Informação histórica ou fofoca jornalística?

A leitura do livro Impérios do mar - sobre o conflito entre cristãos e muçulmanos no século XVI, no Mar Mediterrâneo, e escrito por Roger Crowley, um historiador profissional, "formado na Universidade de Cambridge" - suscitou-me algumas reflexões à margem das suas páginas.

Esse é um livro muito interessante, mas um aspecto em particular chamou-me a atenção. Logo no início do livro há uma ilustração de Carlos V, que foi imperador da Espanha, do Império Romano-Germânico, dos Países Baixos e de um sem-número de outras possessões.

Mas a legenda da foto indicava, além de nomear Carlos V, que ele tinha problemas digestivos e um pouco de gagueira, devido à sua mandíbula proeminente.

Conclusão: a ilustração evidencia que o importante a respeito de Carlos V é que ele tinha problemas gastrointestinais e de fala. Nada a respeito do grande líder político que ele foi e da dificílima conjuntura que ele enfrentou.

Esse é um traço muito comum hoje em dia. Os historiadores adotam uma postura próxima aos jornalistas - no Brasil, o mais ilustre jornalista que adota esse hábito é o Elio Gaspari - e, talvez com o objetivo de "desconstruir" os "grandes homens", talvez com o objetivo de evitar a "monumentalização" dos "grandes homens", talvez com o objetivo de "mostrar que eram homens de carne e osso", apresentam picuinhas, trivialidades e fofocas como se fossem grande coisa e como se isso fosse "história".

(Para Elio Gaspari, por exemplo, um dos principais traços do Gal.
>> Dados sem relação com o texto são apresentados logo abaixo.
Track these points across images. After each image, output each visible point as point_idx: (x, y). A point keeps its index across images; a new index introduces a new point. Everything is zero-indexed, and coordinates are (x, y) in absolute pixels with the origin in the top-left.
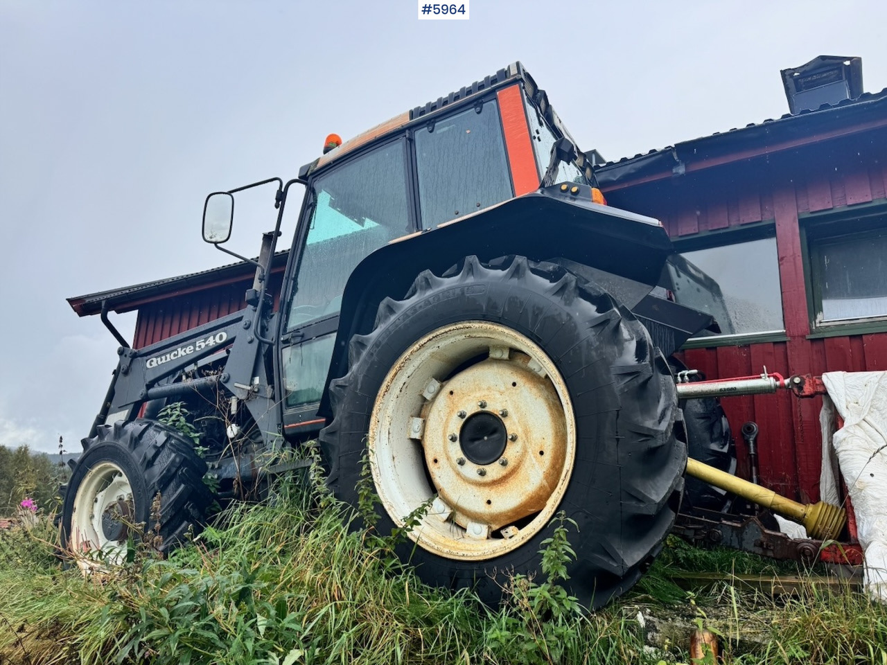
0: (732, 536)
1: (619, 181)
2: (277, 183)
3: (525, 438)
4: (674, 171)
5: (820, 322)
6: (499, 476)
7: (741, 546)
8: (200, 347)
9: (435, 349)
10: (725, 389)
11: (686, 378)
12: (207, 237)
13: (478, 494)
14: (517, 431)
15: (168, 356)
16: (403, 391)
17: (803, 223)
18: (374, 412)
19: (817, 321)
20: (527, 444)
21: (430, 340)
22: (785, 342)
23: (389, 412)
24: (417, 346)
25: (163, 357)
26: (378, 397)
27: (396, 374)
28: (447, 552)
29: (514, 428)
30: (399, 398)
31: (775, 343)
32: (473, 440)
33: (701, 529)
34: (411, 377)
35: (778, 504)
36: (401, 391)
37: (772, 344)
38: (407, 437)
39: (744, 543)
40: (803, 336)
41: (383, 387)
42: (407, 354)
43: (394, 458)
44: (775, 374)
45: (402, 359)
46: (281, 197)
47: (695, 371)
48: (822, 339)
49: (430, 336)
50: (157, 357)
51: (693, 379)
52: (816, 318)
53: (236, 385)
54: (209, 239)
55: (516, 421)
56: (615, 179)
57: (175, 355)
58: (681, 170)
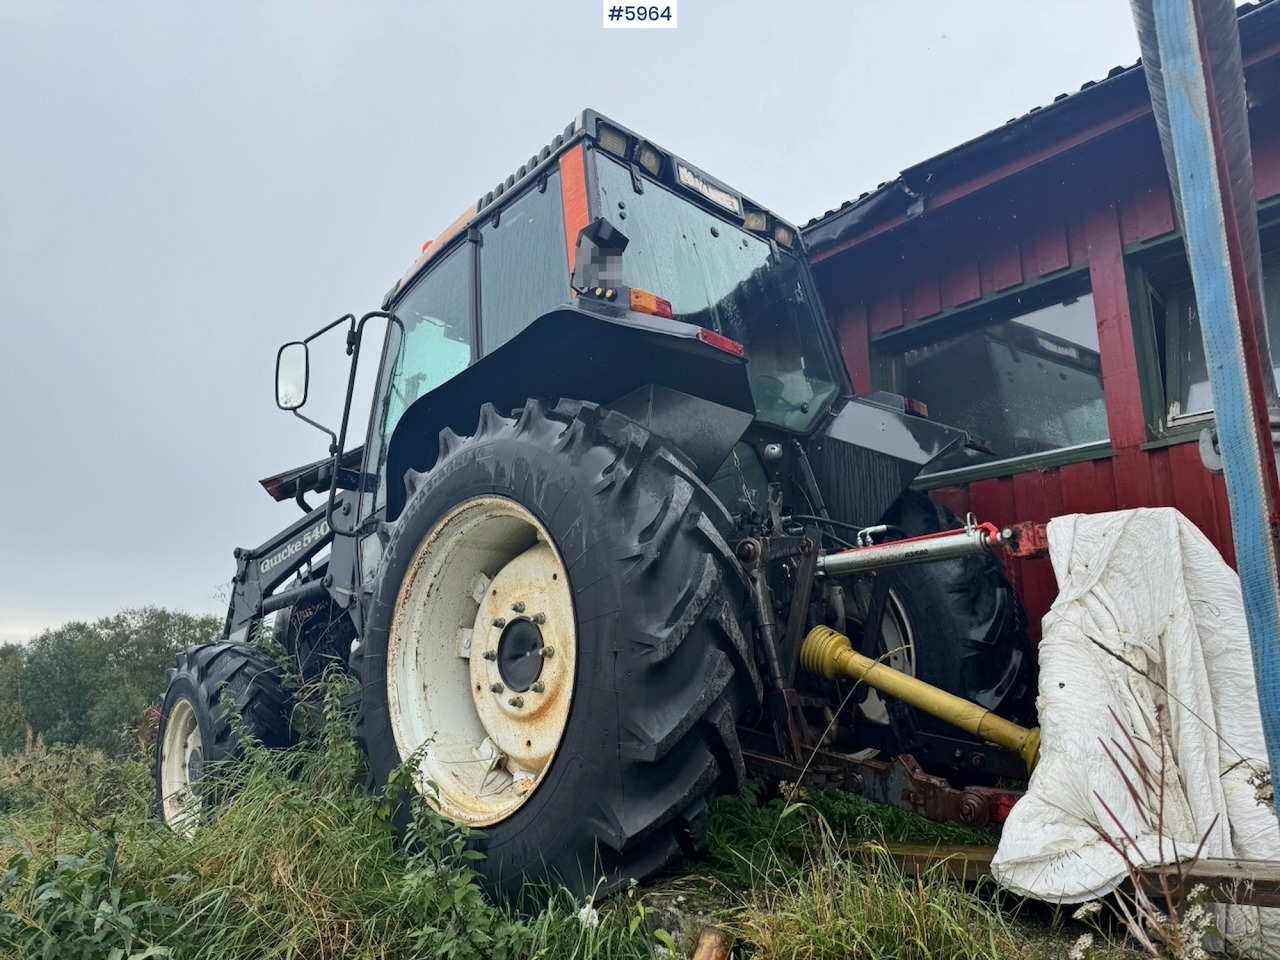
0: (875, 784)
1: (842, 239)
2: (349, 320)
3: (562, 653)
4: (909, 213)
5: (1174, 420)
6: (537, 707)
7: (886, 798)
8: (307, 541)
9: (459, 536)
10: (916, 552)
11: (869, 539)
12: (282, 404)
13: (519, 732)
14: (554, 643)
15: (279, 555)
16: (433, 595)
17: (1132, 261)
18: (394, 627)
19: (1169, 418)
20: (565, 660)
21: (446, 525)
22: (1109, 459)
23: (416, 625)
24: (434, 534)
25: (275, 558)
26: (396, 608)
27: (415, 574)
28: (456, 817)
29: (551, 638)
30: (430, 606)
31: (1096, 461)
32: (515, 657)
33: (836, 773)
34: (439, 577)
35: (988, 730)
36: (428, 596)
37: (1091, 462)
38: (456, 654)
39: (890, 794)
40: (1137, 447)
41: (402, 594)
42: (424, 547)
43: (425, 687)
44: (984, 524)
45: (419, 554)
46: (354, 340)
47: (883, 527)
48: (1165, 448)
49: (446, 520)
50: (269, 558)
51: (878, 539)
52: (1166, 412)
53: (338, 589)
54: (284, 406)
55: (553, 629)
56: (835, 237)
57: (286, 554)
58: (918, 209)
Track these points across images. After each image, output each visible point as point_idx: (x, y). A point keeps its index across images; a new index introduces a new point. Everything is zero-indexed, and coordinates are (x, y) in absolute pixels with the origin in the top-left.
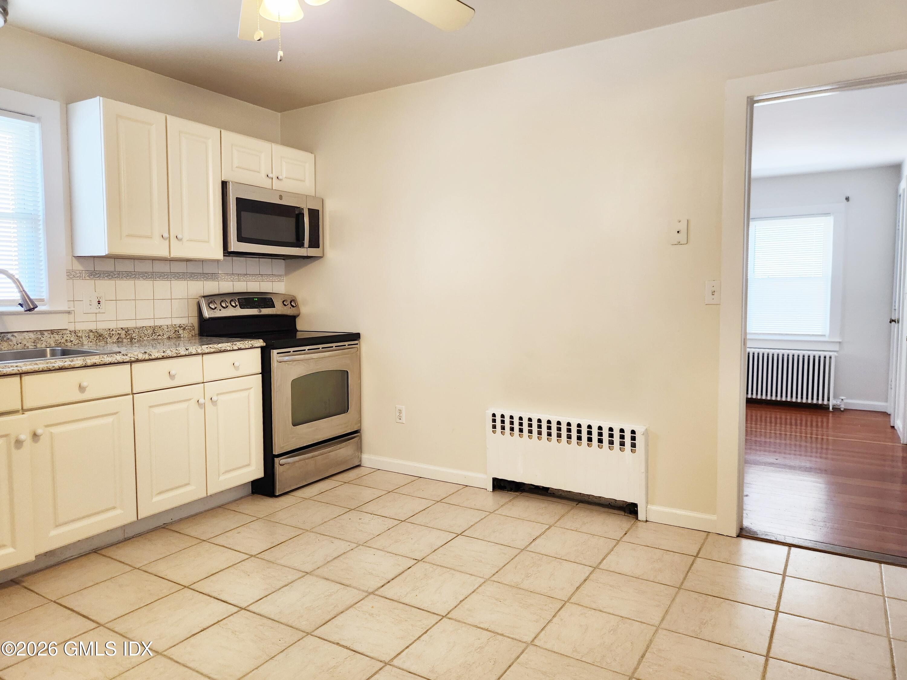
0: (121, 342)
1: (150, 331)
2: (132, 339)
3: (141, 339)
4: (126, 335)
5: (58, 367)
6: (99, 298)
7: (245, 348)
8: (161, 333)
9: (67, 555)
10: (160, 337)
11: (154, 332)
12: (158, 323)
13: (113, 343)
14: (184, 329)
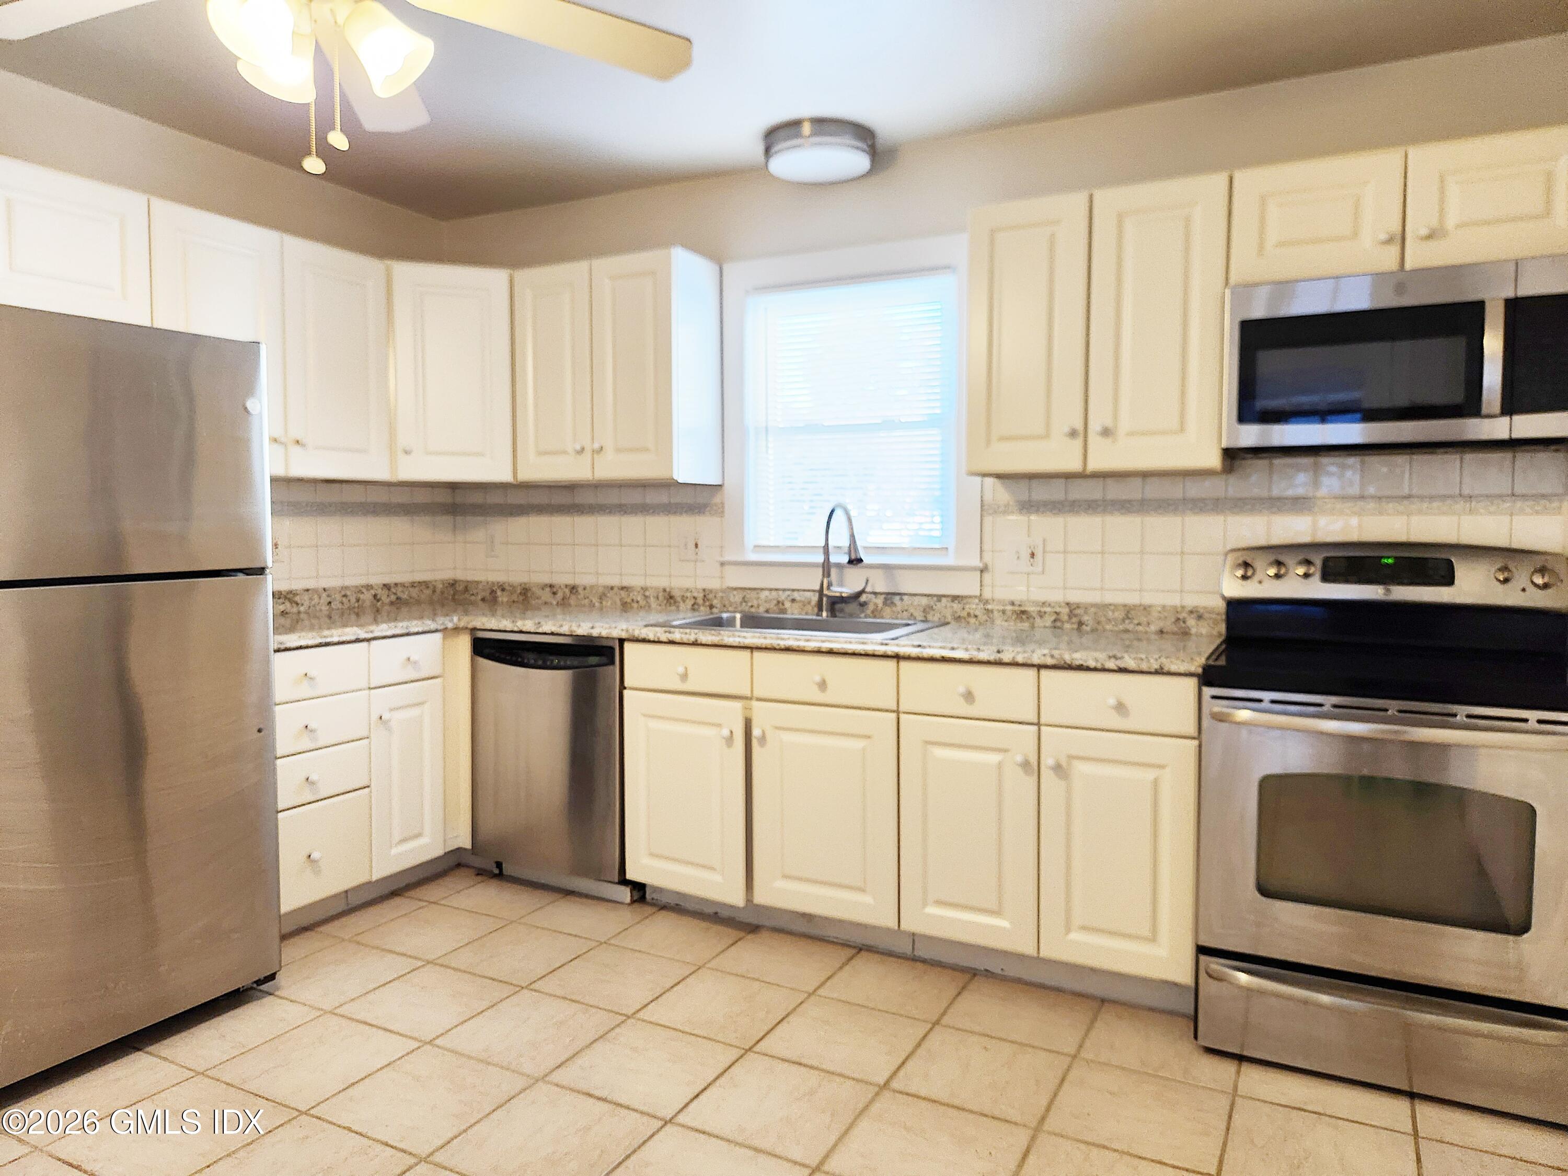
0: (1059, 628)
1: (1119, 615)
2: (1081, 624)
3: (1100, 627)
4: (1069, 616)
5: (783, 647)
6: (1032, 547)
7: (1136, 669)
8: (1144, 620)
9: (831, 933)
10: (1140, 628)
11: (1127, 617)
12: (1147, 599)
13: (1045, 627)
14: (1200, 617)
Figueiredo era que ele tinha problemas cardíacos. A ênfase dada por Gaspari a esse traço, realçado nas ilustrações de seus livros, sugere que a cardiopatia de Figueiredo determinava suas idéias e, portanto, a política seguida no início dos anos 1980 no Brasil. Isso é o que se vê no livro A ditadura acabada, que corresponde ao volume 5º e final da sua aclamada coleção "Ditadura"; esse traço, de qualquer maneira, encontra-se em todos os seus livros e em todos os seus artigos hebdomadários.)

Eu não aprendi nada de verdade e de sério ao saber que Carlos V tinha problemas gastrointestinais e de fala devidos à sua mandíbula proeminente; mas, sem dúvida nenhuma, fiquei "sabendo", graças ao destaque dado na ilustração, que o que há de importante sobre Carlos V eram esses problemas físicos.

Em suma: esse traço contemporâneo dos historiadores, ao serem "irônicos", ao "desconstruírem", somente rebaixa as grandes personagens históricas. Não há nada de "humanização" aí, mas, bem ao contrário, há apenas degradação e imbecilização.